研修院とは

研修院は、理科分野を担当している現職教員が、理科の授業を行う上で生じた疑問や問題を基にした課題を、群馬大学教育学部理科教育講座の教員と協同して解決する、オーダーメイド型の研修の場です。

 理科の授業では「科学」や「科学技術」の内容を扱います。このうち「科学」は、新たな発見によって定説が覆ることもある、変化を常とする学問です。また「科学技術」は日々目覚しいスピードで進歩しています。これらの変化や進歩を把握し、新しい知見やそれらを反映させた教材を授業に取り入れることで、理科の授業はよりおもしろい充実したものになると考えられます。
 また、理科の授業には必ずといっていいほど観察・実験が取り入れられます。観察・実験は実感を伴った理解には欠かせないものですが、授業時間に制約があることや多数の生徒が平行して行うことなどから、授業での観察・実験が予想と違う結果、つまり『失敗』に終わることも少なくありません。このような『失敗』を避けるためには十分な予備実験を行うことはもちろんですが、『失敗』をしたときにその原因を明らかにすることも大切です。
 以上のことから、理科を教えるためには学び続けることが必要であると言えます。しかし、学校の教員は理科を教えるだけでなく生徒指導や学校運営の業務を行わなければなりません。さらに小学校の教員は理科以外の教科の指導も行います。そのため、現職教員が純粋に理科の授業のために割ける時間は限られています。
 このような実態を踏まえて県や市町村が行う理科に関する研修や任意団体の勉強会などの機会が設けられており、多くの現職教員が研鑽を積んでいます。しかし、これらの研修の多くは受講人数が制限されており、あらかじめテーマが決まっています。このような研修以外に、一人一人の教員が求める知識や技術を個別に習得する場も必要ではないでしょうか。

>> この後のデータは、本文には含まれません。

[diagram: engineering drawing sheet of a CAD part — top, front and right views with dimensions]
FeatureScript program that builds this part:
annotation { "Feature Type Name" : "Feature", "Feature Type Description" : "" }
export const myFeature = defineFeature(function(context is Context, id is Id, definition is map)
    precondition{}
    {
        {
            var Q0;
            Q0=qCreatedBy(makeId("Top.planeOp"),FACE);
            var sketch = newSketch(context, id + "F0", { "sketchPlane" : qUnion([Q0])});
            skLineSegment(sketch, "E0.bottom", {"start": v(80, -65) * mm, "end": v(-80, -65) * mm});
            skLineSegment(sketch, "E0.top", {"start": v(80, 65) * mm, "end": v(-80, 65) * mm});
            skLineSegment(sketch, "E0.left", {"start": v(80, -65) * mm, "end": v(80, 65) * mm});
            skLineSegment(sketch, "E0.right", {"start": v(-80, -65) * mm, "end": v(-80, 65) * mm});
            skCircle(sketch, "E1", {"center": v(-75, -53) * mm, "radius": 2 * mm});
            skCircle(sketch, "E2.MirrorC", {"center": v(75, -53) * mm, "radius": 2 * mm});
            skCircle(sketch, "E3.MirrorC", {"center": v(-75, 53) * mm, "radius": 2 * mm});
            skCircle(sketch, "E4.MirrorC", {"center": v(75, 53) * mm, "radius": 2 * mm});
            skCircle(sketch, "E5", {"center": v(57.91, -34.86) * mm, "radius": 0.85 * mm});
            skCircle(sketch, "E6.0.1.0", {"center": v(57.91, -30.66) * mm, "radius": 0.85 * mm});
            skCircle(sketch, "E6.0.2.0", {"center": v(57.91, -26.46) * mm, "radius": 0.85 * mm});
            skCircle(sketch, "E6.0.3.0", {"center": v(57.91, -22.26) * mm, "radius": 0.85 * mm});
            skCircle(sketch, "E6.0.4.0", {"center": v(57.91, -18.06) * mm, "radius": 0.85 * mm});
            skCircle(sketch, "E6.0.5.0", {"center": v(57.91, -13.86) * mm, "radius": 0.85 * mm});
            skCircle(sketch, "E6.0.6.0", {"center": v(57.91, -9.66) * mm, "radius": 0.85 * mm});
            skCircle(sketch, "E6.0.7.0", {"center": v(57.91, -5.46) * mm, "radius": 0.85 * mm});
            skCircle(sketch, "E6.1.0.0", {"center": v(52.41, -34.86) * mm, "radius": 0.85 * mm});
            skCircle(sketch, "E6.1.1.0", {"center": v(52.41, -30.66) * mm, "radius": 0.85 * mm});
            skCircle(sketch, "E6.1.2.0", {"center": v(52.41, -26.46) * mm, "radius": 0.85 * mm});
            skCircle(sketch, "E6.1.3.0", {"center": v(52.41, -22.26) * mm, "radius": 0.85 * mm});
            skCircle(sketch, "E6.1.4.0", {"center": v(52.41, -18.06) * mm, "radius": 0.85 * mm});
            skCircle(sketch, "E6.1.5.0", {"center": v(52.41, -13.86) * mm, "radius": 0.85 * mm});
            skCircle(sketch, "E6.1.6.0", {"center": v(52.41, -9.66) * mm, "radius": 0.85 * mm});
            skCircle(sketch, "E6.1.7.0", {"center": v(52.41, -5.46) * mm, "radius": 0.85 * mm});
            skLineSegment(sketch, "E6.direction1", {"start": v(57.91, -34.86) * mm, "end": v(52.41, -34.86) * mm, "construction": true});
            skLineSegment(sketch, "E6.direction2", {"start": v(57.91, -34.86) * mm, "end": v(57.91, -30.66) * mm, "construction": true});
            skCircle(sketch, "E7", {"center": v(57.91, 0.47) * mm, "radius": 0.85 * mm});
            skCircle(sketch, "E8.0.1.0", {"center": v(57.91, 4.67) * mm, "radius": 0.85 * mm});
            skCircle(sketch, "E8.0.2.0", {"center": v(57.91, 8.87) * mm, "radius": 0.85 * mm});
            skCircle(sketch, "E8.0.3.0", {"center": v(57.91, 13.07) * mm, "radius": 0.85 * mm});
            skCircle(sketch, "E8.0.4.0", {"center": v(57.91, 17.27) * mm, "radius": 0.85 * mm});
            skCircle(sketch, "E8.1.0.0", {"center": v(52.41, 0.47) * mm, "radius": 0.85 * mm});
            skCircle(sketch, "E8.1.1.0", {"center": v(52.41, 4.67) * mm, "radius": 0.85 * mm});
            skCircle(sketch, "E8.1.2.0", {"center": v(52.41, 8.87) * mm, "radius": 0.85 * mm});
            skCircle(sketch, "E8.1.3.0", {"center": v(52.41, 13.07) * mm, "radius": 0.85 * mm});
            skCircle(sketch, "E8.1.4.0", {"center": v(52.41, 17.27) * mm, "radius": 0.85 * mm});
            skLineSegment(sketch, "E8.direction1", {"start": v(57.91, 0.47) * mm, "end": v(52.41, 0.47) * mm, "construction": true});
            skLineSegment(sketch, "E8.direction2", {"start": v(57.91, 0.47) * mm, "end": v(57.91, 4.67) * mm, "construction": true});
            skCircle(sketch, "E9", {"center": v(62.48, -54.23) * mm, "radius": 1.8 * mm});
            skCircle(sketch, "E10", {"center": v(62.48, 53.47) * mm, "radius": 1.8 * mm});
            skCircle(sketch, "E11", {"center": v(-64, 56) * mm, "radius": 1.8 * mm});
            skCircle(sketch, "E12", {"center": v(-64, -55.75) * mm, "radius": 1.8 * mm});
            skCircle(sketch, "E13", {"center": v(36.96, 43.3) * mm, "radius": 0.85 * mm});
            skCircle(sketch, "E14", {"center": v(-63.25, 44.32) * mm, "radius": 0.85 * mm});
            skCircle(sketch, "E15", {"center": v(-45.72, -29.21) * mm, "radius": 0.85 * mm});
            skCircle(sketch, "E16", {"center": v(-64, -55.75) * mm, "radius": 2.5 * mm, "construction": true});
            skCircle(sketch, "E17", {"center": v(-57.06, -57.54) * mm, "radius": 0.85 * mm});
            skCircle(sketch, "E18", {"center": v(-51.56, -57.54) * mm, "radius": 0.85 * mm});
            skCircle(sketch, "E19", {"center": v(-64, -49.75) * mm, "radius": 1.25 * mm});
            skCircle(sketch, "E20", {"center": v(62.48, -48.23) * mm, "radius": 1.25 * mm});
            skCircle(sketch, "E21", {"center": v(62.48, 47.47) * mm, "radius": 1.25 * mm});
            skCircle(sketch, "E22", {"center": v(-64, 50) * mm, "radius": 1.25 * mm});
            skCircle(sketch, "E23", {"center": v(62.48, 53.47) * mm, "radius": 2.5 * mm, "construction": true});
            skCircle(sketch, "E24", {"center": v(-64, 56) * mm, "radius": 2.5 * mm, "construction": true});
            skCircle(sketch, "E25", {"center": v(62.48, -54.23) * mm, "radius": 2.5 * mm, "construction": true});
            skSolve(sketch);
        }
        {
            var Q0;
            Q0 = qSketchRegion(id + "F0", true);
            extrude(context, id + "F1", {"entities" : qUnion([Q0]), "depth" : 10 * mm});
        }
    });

 我々群馬大学教育学部理科教育講座では、理科で即戦力となる教員を養成すべく、学部・大学院を通じて授業改善などの努力を行ってきました。一方で、学生が就職して現職教員となった後の知識・技術の更新は、現場でのOJT(On the Job Training)に任せて積極的に関わりを持って来ませんでした。しかし、団塊世代の退職が始まり、知識や技術の継承が各界で難しくなっている今日、教員養成学部として、世に送り出した学生が理科の教員として活躍し続けることができるように生涯に渡って支援することも重要ではないかと考えるようになりました。
 そこで発足させたのが「群馬大学理科教育長期研修院(Gunma University Center for Professional Development and Research in Science Education)」です。研修院では、理科の授業を行う上で生じた問題や疑問を基にした課題を現職教員の方々からご提案いただき、担当教員と協同して解決を目指します。
 担当教員となる群馬大学教育学部理科教育講座の教員は、教員養成を行っているだけでなく、それぞれが物理・化学・生物・地学・理科教育分野の独自の研究を行っており、各自の専門分野に関してエキスパートであると自負しています。我々の知識・技術と大学の機材等が現職教員にとって有用なリソースとして活用されることは、教員養成学部の教員として大変喜ばしいことです。また、現職教員の方々と関わる機会が増えることで、現場の課題に即した、より即戦力の高い卒業生を送り出す教員養成につながるのではないかと期待しています。

 高い能力を持つ理科の教員を養成し、現職となってから課題が生じたときには研修院で解決のお手伝いをし、その活動がさらに高い能力を持つ理科の教員の養成につながる―群馬大学教育学部理科教育講座では、研修院がそんなポジティブ・スパイラルの核となることを願いながら活動していきたいと考えています。